◆ The task ◆
Could you reproduce the line where "(413, 807) none" occurs and all lines after it in the listing below, through the final one, without changing anything?

◆ Data listing ◆
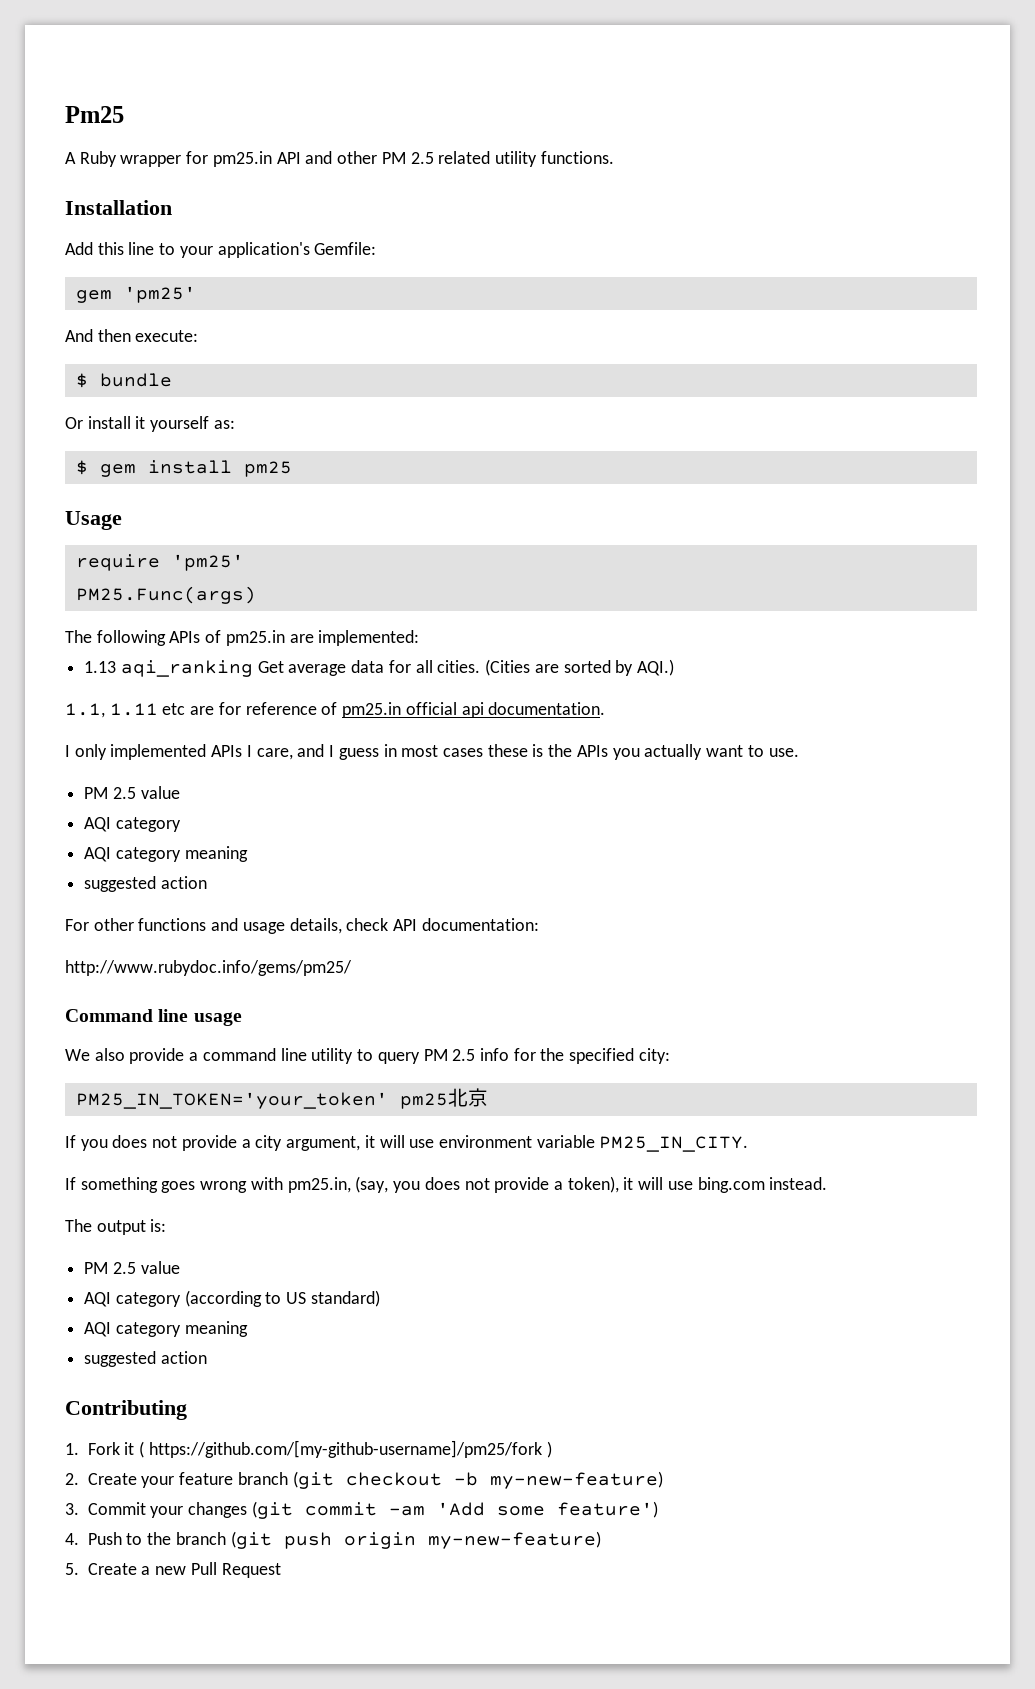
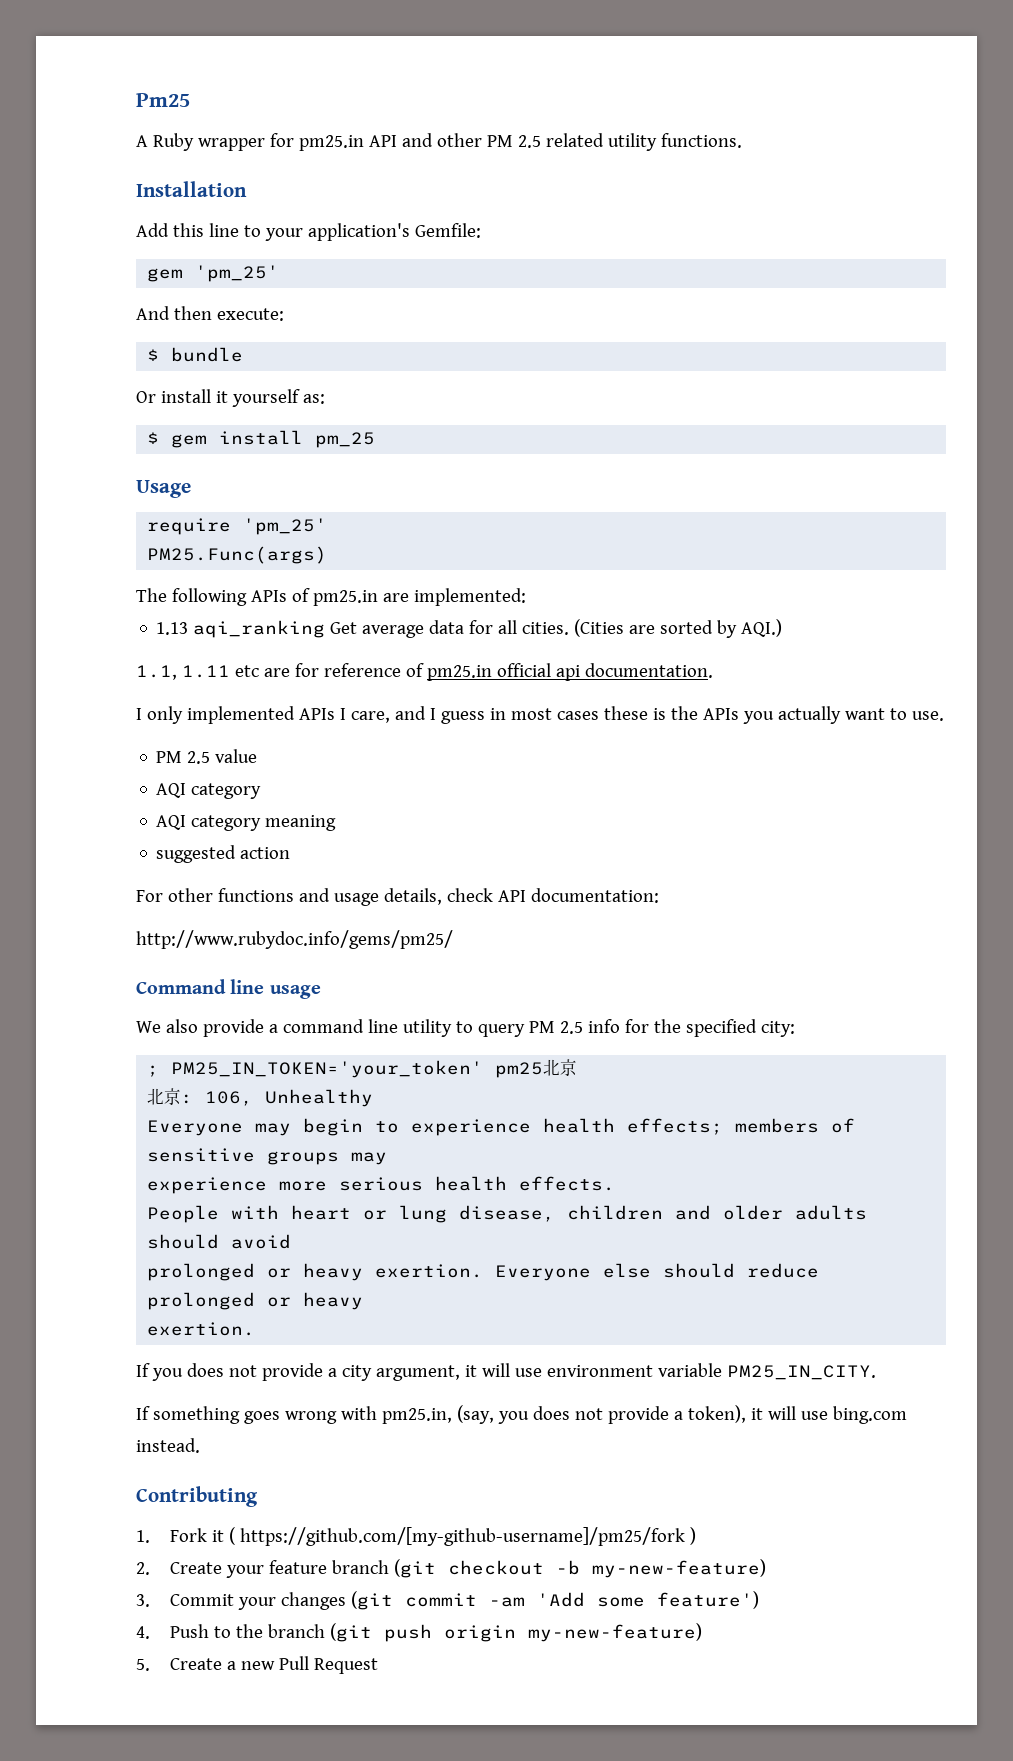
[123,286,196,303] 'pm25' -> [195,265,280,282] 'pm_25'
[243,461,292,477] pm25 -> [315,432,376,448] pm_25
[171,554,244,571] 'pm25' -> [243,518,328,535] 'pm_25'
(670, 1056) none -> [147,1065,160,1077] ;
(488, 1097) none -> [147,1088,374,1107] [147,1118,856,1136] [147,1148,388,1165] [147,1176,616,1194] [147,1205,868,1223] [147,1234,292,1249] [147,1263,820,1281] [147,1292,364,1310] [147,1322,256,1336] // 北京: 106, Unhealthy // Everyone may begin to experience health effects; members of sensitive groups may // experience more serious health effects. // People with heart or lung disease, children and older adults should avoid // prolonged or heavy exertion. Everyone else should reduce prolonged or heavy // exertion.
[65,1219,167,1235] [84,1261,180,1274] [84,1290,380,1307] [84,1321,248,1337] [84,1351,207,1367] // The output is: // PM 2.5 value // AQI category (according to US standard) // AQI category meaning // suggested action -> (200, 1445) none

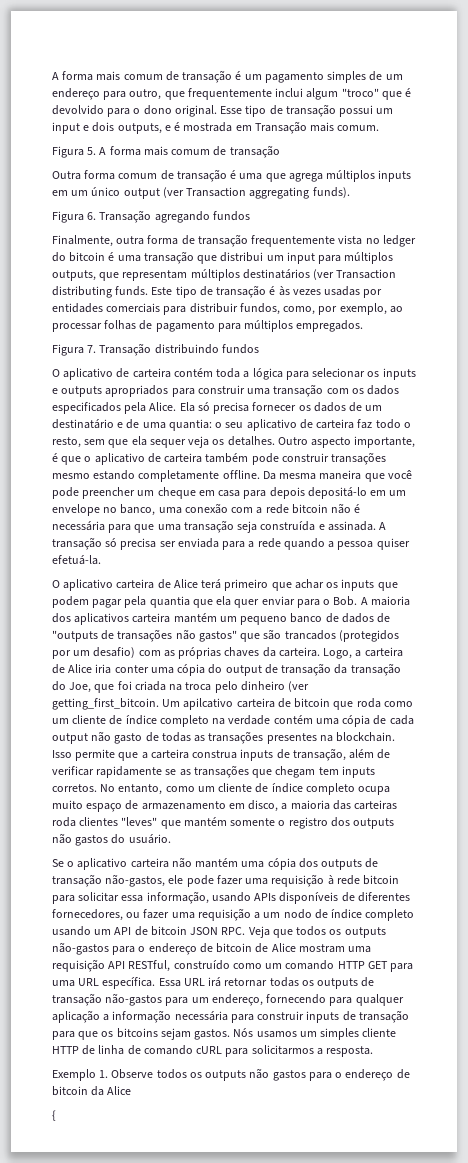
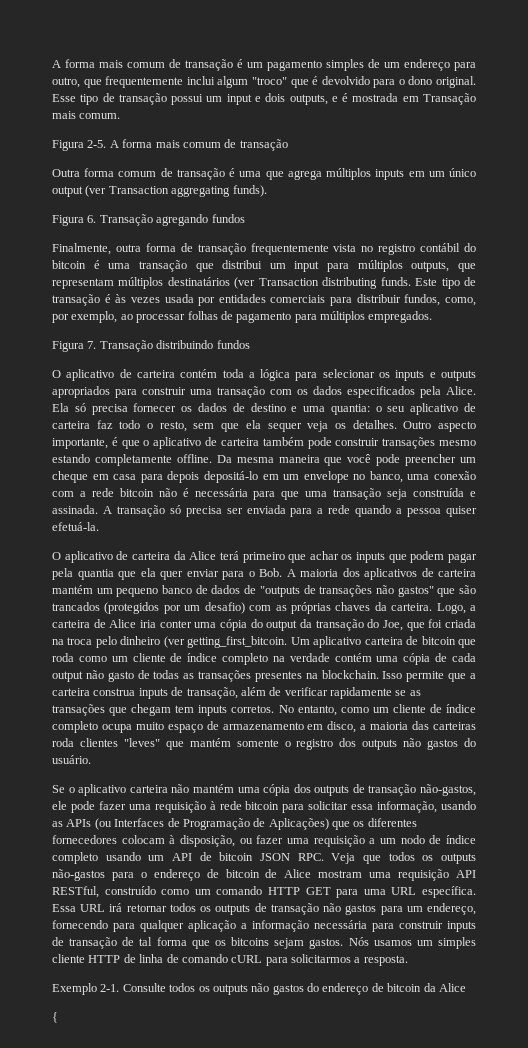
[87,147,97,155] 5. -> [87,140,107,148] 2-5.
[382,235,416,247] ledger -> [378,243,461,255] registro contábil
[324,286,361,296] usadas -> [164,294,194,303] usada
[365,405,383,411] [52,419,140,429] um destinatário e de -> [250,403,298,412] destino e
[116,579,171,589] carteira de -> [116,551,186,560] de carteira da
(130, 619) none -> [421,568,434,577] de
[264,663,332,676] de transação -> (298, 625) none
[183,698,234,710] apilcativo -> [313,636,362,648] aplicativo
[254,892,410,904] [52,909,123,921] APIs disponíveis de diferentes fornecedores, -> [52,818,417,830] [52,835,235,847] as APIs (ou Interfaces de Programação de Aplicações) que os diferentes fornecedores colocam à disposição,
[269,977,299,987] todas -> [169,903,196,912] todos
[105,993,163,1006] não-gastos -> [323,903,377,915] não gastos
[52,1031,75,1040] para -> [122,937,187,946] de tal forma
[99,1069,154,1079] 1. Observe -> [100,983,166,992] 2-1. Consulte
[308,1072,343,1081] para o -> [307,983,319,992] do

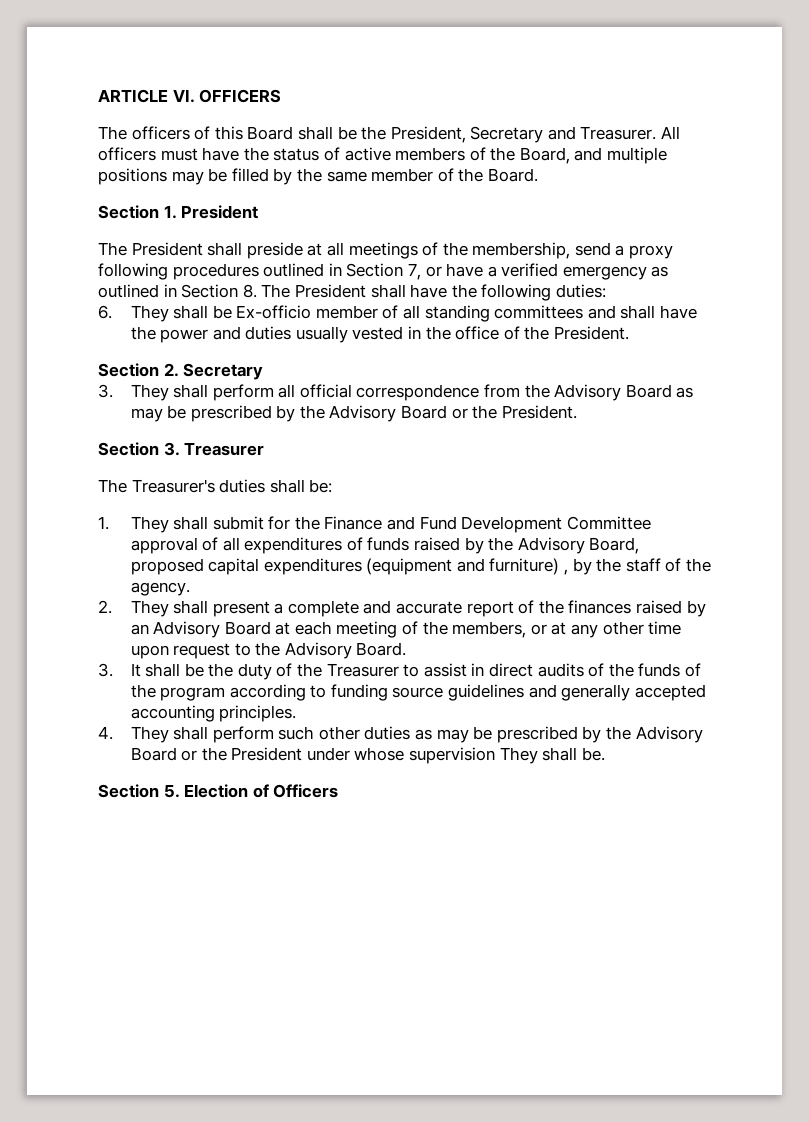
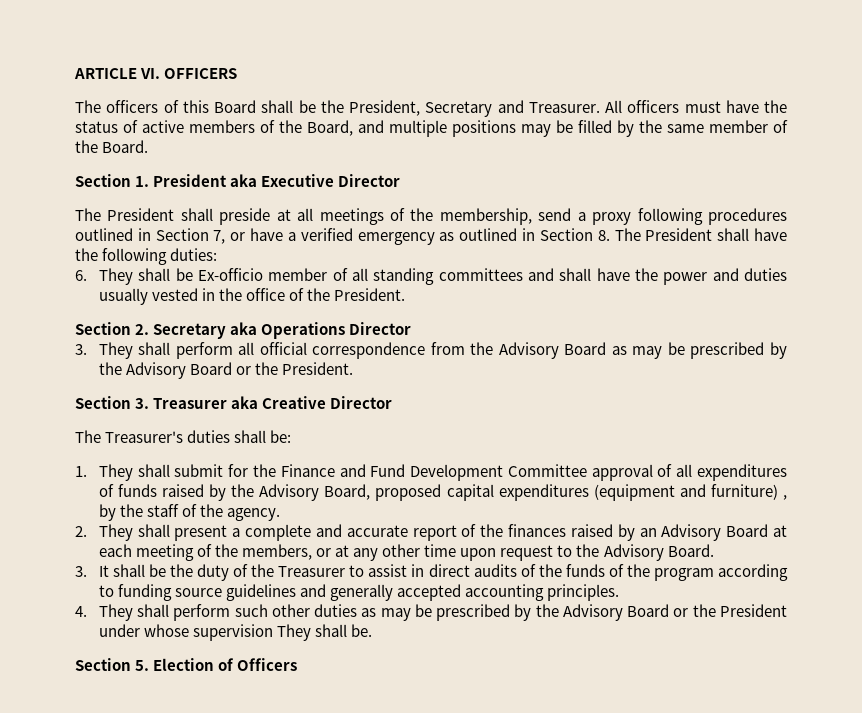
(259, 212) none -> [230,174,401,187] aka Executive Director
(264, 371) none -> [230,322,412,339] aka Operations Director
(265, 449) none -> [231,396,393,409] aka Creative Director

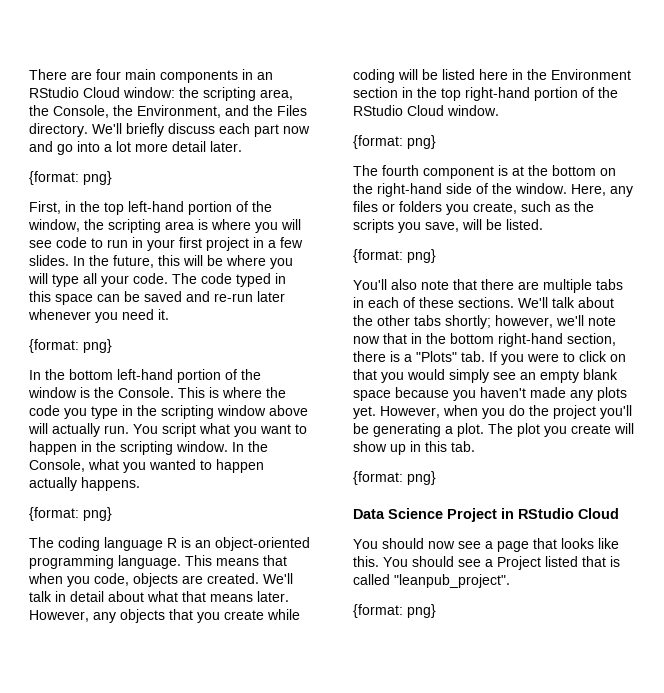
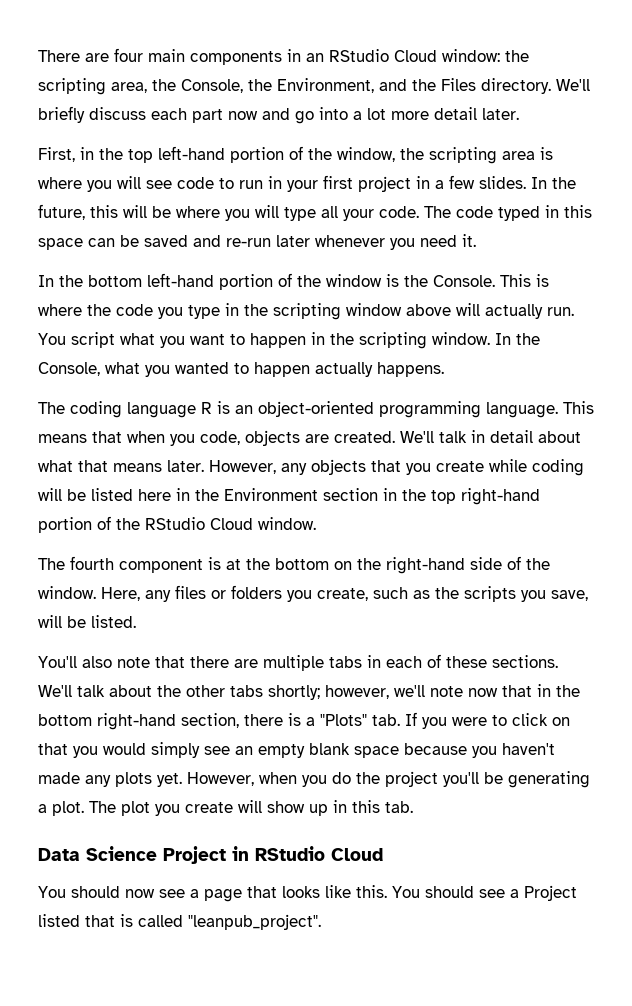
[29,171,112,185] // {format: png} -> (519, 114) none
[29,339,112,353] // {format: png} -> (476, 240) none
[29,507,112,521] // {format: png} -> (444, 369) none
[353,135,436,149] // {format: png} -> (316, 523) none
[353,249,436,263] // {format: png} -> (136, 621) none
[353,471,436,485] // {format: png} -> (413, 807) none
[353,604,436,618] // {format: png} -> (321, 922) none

◆ Task output ◆
[353,471,436,485] // {format: png} -> (413, 807) none
[353,604,436,618] // {format: png} -> (321, 922) none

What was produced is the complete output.